Midreshet Lindenbaum’s Matmidot Scholars Program Publishes Torah Journal
By JLNJ Staff | June 16, 2022
Chosen for their high level of Torah scholarship and dedication, students from Midreshet Lindenbaum’s Matmidot Scholars program have recently published a compilation of Torah articles focused on a variety of topics surveying issues in Tanach, Talmud and contemporary halacha.
Midreshet Lindenbaum, part of the Ohr Torah Stone network of educational institutions and organizations, has developed a reputation for catering to some of the brightest and most ambitious young women from both Israel and around the world. As an exclusive track within the seminary designed specifically for young women from outside Israel, the Matmidot Scholars program provides participants with the opportunity to research and write a Torah article under the guidance of a personal faculty mentor with whom they meet regularly throughout the year for guidance in their research and assistance with the writing and editing process.
“The Matmidot Scholars are an extraordinary group to work and learn with. They are passionate, engaged, talented, bright, and intellectually curious,” said Rabbanit Dena Rock, coordinator of the program. “These young women start thinking about their research projects even before they arrive in Israel. Part of their application process is writing a proposal about the topic they are interested in researching, what motivated their interest, and what they hope to gain from it. Their final papers truly reflect a year’s worth of effort, research and editing.”

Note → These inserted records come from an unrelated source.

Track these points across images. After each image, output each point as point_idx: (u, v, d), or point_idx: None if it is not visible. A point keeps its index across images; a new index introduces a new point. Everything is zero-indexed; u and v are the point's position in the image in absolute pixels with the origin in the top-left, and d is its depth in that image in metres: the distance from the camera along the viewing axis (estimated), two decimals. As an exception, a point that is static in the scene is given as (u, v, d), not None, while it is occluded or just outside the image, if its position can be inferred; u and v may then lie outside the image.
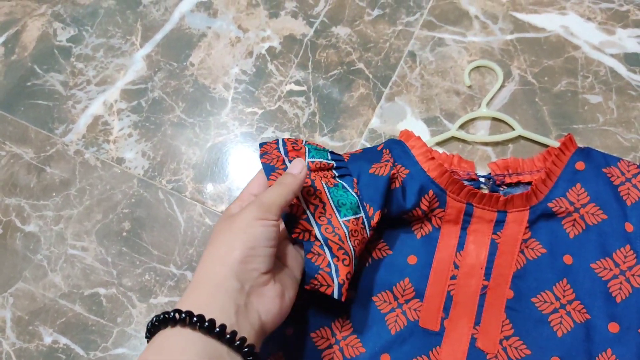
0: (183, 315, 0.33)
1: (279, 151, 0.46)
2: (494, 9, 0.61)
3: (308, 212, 0.43)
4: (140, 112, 0.60)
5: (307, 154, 0.46)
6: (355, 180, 0.47)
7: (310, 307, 0.47)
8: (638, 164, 0.49)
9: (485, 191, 0.51)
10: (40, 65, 0.63)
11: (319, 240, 0.42)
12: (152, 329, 0.35)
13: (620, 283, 0.46)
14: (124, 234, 0.55)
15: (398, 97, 0.58)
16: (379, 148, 0.51)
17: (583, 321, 0.45)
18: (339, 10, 0.63)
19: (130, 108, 0.60)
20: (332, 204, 0.44)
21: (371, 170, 0.47)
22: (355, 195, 0.45)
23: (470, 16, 0.61)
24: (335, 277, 0.41)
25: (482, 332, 0.46)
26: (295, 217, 0.42)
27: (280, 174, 0.43)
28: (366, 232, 0.45)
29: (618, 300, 0.45)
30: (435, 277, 0.48)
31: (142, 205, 0.56)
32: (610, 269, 0.46)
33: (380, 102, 0.58)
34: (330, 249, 0.42)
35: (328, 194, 0.44)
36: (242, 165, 0.57)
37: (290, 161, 0.44)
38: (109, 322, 0.52)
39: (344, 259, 0.42)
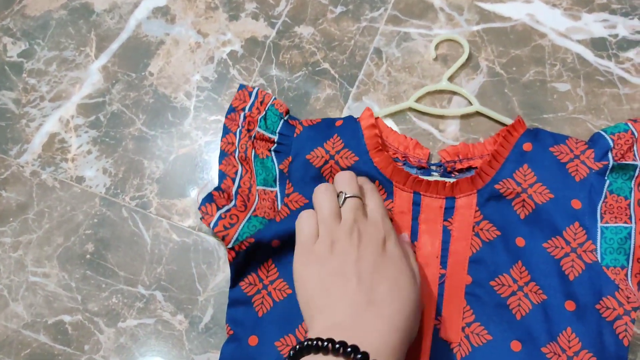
0: (325, 343, 0.33)
1: (236, 136, 0.52)
2: (459, 0, 0.59)
3: (239, 171, 0.51)
4: (99, 127, 0.57)
5: (259, 121, 0.52)
6: (289, 158, 0.50)
7: (273, 315, 0.46)
8: (586, 141, 0.48)
9: (437, 179, 0.49)
10: (-10, 83, 0.60)
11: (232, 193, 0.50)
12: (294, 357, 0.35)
13: (572, 260, 0.45)
14: (88, 256, 0.52)
15: (365, 96, 0.56)
16: (337, 123, 0.51)
17: (540, 302, 0.44)
18: (301, 10, 0.61)
19: (88, 123, 0.58)
20: (254, 173, 0.51)
21: (308, 157, 0.50)
22: (277, 171, 0.51)
23: (435, 8, 0.59)
24: (218, 211, 0.48)
25: (444, 322, 0.45)
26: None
27: (232, 160, 0.51)
28: (277, 204, 0.49)
29: (571, 277, 0.44)
30: None
31: (106, 225, 0.53)
32: (562, 247, 0.45)
33: (347, 103, 0.56)
34: (236, 198, 0.49)
35: (253, 164, 0.51)
36: (208, 177, 0.55)
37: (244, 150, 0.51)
38: (76, 351, 0.49)
39: (240, 207, 0.49)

The writing component of the Matmidot Scholars program thrives on a theme of “academic liberty” as students are given the freedom to decide which topics to explore and how to develop their own theses. Abby Kogan of Queens chose to study the story of the ‘dudaim,’ a reference to a specific flower that is found in only three sentences in the book of Bereishit. “I was continually surprised. I started with a pre-existing, biased understanding of the story in which I believed that the character was acting in a certain way and with a certain intent,” Kogan said. “But after a few weeks I started seeing it in a totally different way, and that kept happening again and again over the course of my studying the topic. I was excited to realize that my understanding of the story was changing based on where I was in life or which commentary I was reading.
“I was really excited by the opportunity to produce something physical—a research document—during my year at seminary,” Kogan continued. “Usually learning is very abstract, so producing an academic paper based on my own ideas was amazing. I felt free to just engage in research without any expectations regarding the outcome, and I loved reading the three pesukim over and over, all of the commentaries and approaches, and delving into the mysterious plans, the characters, their motivations and interpersonal relationships.”
Sami Gubin from Dallas focused on the symbolism in the Mishkan and the application of those symbols as a paradigm for the optimal Jewish experience. “The way in which each person can find individual meaning within any text in Tanach was profound for me,” she said. “It was fascinating to see how a piece by Josephus called ‘Antiquities in the Bible’ contained a lot of information about the meaning of the Mishkan that became common knowledge for everyone, Jews and non-Jews, long after the Mishkan was destroyed.
“I knew Midreshet Lindenbaum’s reputation as academic setting in which I’d be able to learn and really develop, and I was eager to join the Matmidot program because I wanted interaction with incredible role models,” added Gubin, who will be attending the Queens College Scholars Program in the fall. “I realize that I received even more than I could have imagined, how much I’ve grown as a person and religiously from interacting with so many types of people. I feel incredibly pleased to have participated in this program and have felt my confidence in writing grow. I now know that I have more opportunities to write and voice my opinion to the larger Jewish world.”
Other topics explored in the journal include Tekoa Sultan-Reisler’s piece on how the Torah and oral tradition urge the Jewish people to promote environmental activism and progressive climate policies. “I was most surprised by how shemitah was a central piece of the economic system in ancient Israel,” the 18-year-old from Silver Spring, Maryland said, noting that Israel is currently experiencing the shemitah year. “This periodic ‘reset button’ is not just a rest for the land, but also an opportunity for debt forgiveness to help close the wealth gap developed over the prior six years. I also found many other concepts applicable to a non-agrarian society that are as relevant today as in ancient times.”
The Matmidot program was created to expose the next generation of female scholars to inspirational leaders and changemakers in Israeli society, and to allow them to take their learning and growth to the next level as scholars, leaders and writers on their campuses and in their communities. “Being exposed to different ideas helped me grow,” confirmed Vivian Cohen of Brooklyn, whose article focused on the roots of faith in Tanakh. “My teachers and mentor are amazing; my learning has improved and so has my dedication. I feel inspired and because my learning now has a physical representation; I know I will look back and be proud.”